Bettina Pfluger: [00:06:06] Das ist schwer zu sagen. Ich würde sagen, wir sind mitten drinnen. Vieles wird davon abhängen, ob bald ein Weg gefunden wird, die Krankheit effizient zu behandeln oder eben auch einen Impfstoff gegen das Virus zu entwickeln. Wie rasch sich die Wirtschaft erholt oder wie drastisch sie noch abstürzt, hängt letztlich auch davon ab, wie viel Vertrauen die Leute haben in ihre Arbeitgeber, in die weitere Entwicklung, in das allgemeine Umfeld. Wenn die Konsumausgaben stocken, dauert die wirtschaftliche Erholung länger. Dass die Konsumausgaben stocken, ist aber wiederum mit dem Jobverlust oder der Kurzarbeit erklärbar. Dass viele Leute jetzt lieber sparen, ist verständlich.

Antonia Rauth: [00:06:44] Noch einmal zurück zum Goldpreis: wie verlässlich ist er denn als Krisen-Indikator wirklich? Kann es nicht auch sein, dass sich das gerade in eine Art Spirale entwickelt, die sich dann irgendwie selbständig macht und künstlich hoch schraubt?
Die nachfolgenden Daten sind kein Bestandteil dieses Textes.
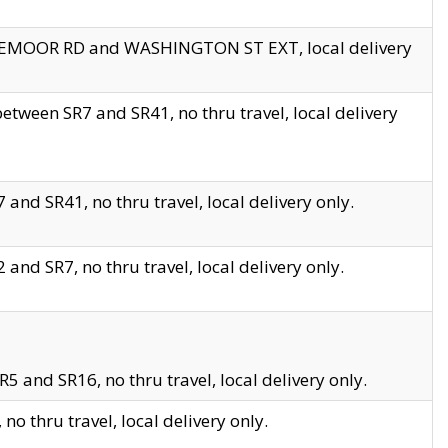
EDGEMOOR RD and WASHINGTON ST EXT, local delivery
tween SR7 and SR41, no thru travel, local delivery
and SR41, no thru travel, local delivery only.
and SR7, no thru travel, local delivery only.
5 and SR16, no thru travel, local delivery only.
o thru travel, local delivery only.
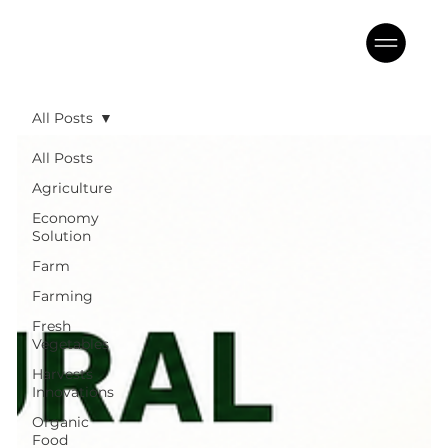
All Posts
All Posts
Agriculture
Economy
Solution
Farm
Farming
Fresh
Vegetables
Harvests
Innovations
Organic
Food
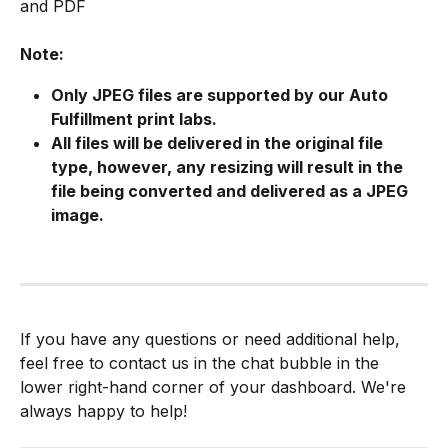
and PDF
Note:
Only JPEG files are supported by our Auto 
Fulfillment print labs.
All files will be delivered in the original file 
type, however, any resizing will result in the 
file being converted and delivered as a JPEG 
image.
If you have any questions or need additional help, 
feel free to contact us in the chat bubble in the 
lower right-hand corner of your dashboard. We're 
always happy to help!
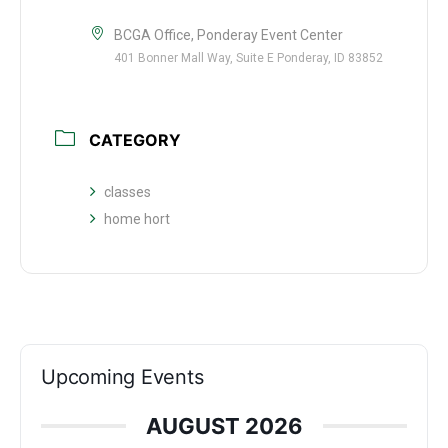
BCGA Office, Ponderay Event Center
401 Bonner Mall Way, Suite E Ponderay, ID 83852
CATEGORY
classes
home hort
Upcoming Events
AUGUST 2026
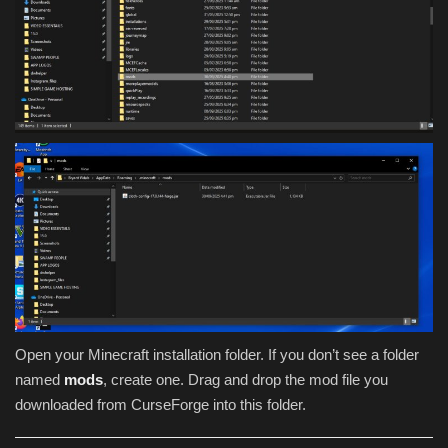
Open your Minecraft installation folder. If you don’t see a folder
named
mods
, create one. Drag and drop the mod file you
downloaded from CurseForge into this folder.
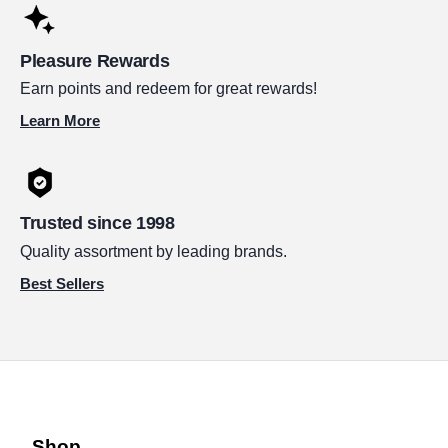
Pleasure Rewards
Earn points and redeem for great rewards!
Learn More
Trusted since 1998
Quality assortment by leading brands.
Best Sellers
Shop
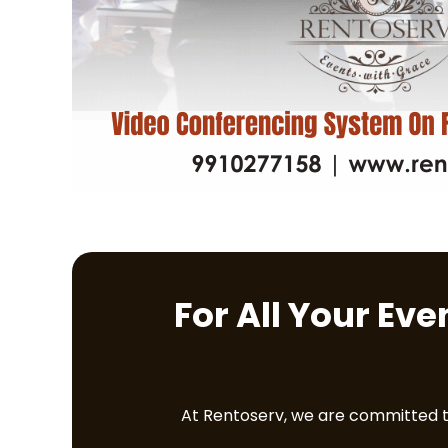
For All Your Ev
At Rentoserv, we are committed to 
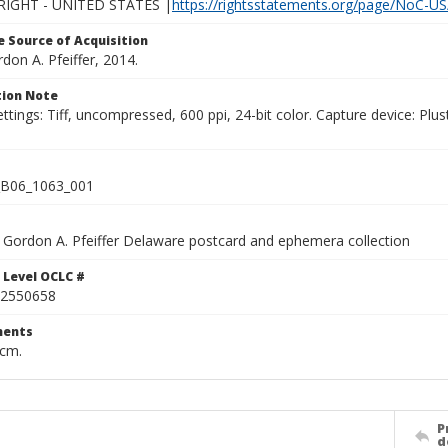
IGHT - UNITED STATES |
https://rightsstatements.org/page/NoC-US
 Source of Acquisition
rdon A. Pfeiffer, 2014.
ion Note
ettings: Tiff, uncompressed, 600 ppi, 24-bit color. Capture device: 
B06_1063_001
Gordon A. Pfeiffer Delaware postcard and ephemera collection
 Level OCLC #
2550658
ents
 cm.
P
d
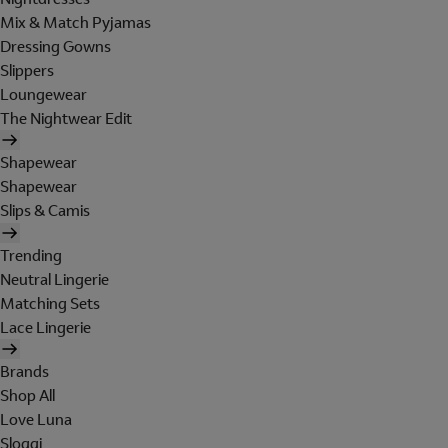
Mix & Match Pyjamas
Dressing Gowns
Slippers
Loungewear
The Nightwear Edit
Shapewear
Shapewear
Slips & Camis
Trending
Neutral Lingerie
Matching Sets
Lace Lingerie
Brands
Shop All
Love Luna
Sloggi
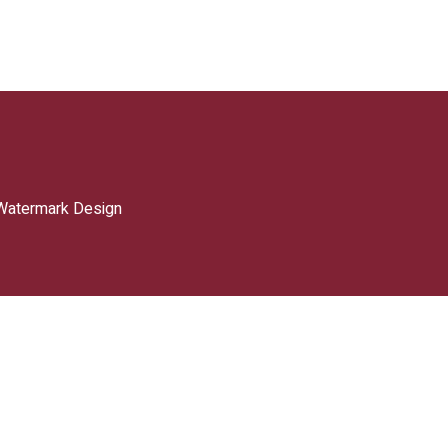
Watermark Design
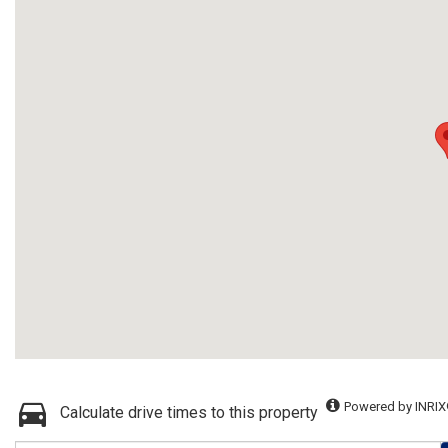
Powered by INRIX
Calculate drive times to this property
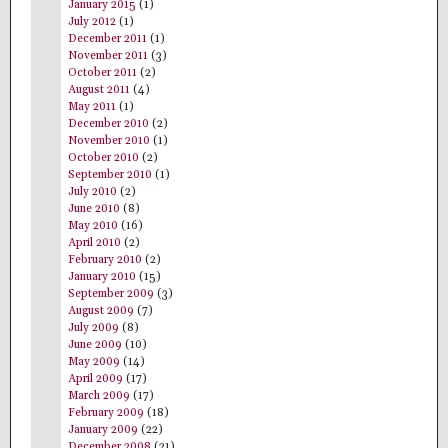
January 2015
(1)
July 2012
(1)
December 2011
(1)
November 2011
(3)
October 2011
(2)
August 2011
(4)
May 2011
(1)
December 2010
(2)
November 2010
(1)
October 2010
(2)
September 2010
(1)
July 2010
(2)
June 2010
(8)
May 2010
(16)
April 2010
(2)
February 2010
(2)
January 2010
(15)
September 2009
(3)
August 2009
(7)
July 2009
(8)
June 2009
(10)
May 2009
(14)
April 2009
(17)
March 2009
(17)
February 2009
(18)
January 2009
(22)
December 2008
(21)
Bettina Pfluger: [00:06:57] Naja, es gibt schon einige Rohstoffe, an denen man die Lage der Weltwirtschaft immer gut nachvollziehen kann. Vor einigen Jahren, als es in China einen Bauboom gegeben hat, war Kupfer ein weltweit sehr knappes Gut. Der Preis entsprechend hoch. Als Mitte April der Preis für die US-Rohöl-Sorte WTI erstmals in der Geschichte ins Minus gerutscht ist, hat uns das auch gezeigt, wie sehr die Weltwirtschaft gerade lahm liegt. Und der hohe und steigende Goldpreis sagt uns jetzt, dass die Unsicherheit sehr groß ist.

Antonia Rauth: [00:07:28] Wie schätzt du denn, dass sich das jetzt in den nächsten Wochen weiterentwickelt? Nächste Woche steigt der Goldpreis vermutlich erstmals auf über 2000 Dollar pro Unze. Gehst du davon aus, dass er danach noch weiter steigt oder dass er bald wieder einbricht?

Bettina Pfluger: [00:07:45] Das lässt sich schwer einschätzen. Es gibt Analysten, die sehen den Goldpreis bei weitem über 2000 US Dollar. Es gibt ganz unterschiedliche Kursziele, die jetzt genannt werden. Ich glaube, die Einschätzung am Markt geht schon dahin, dass das Gold jetzt vorübergehend einfach mal weiter steigen wird, weil es eben ein Indikator der Unsicherheit ist. Und wie viele Unsicherheitsfaktoren es gibt, haben wir gerade auch besprochen. [00:08:08][23.4]

Antonia Rauth: [00:08:09] Es wird auf jeden Fall spannend, wie sich die Weltwirtschaftssituation jetzt weiterentwickelt. Danke Bettina Pfluger für diese Einschätzung.